### What to produce:
The required output is the exact run of lines below that opens at the line with "The football moved from 167 281 to 657 406." and closes at the line with "The brown_book at".

### Material shown:
-- -- --
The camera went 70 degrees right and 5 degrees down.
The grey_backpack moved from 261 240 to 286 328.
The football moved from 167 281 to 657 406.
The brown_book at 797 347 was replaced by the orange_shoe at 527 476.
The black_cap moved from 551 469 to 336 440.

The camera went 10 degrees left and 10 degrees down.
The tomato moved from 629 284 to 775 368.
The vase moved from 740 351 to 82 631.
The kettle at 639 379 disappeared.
-- -- --
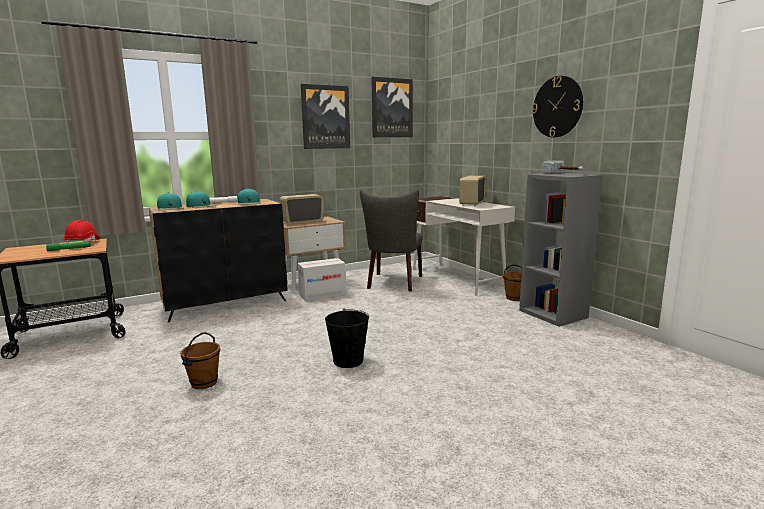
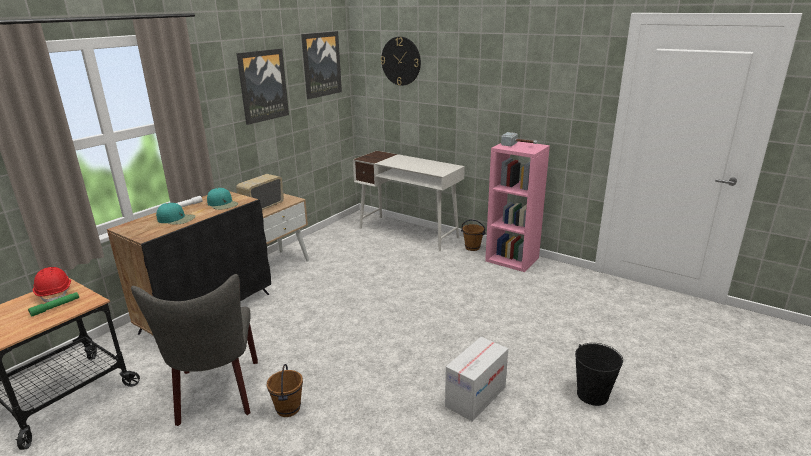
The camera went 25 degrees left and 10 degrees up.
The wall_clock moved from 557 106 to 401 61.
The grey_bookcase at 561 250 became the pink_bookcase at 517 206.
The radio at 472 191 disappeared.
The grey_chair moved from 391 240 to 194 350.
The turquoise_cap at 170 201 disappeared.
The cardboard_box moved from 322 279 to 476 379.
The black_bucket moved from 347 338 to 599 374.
-- -- --
### Problem solution:
The football moved from 167 281 to 657 406.
The brown_book at 797 347 was replaced by the orange_shoe at 527 476.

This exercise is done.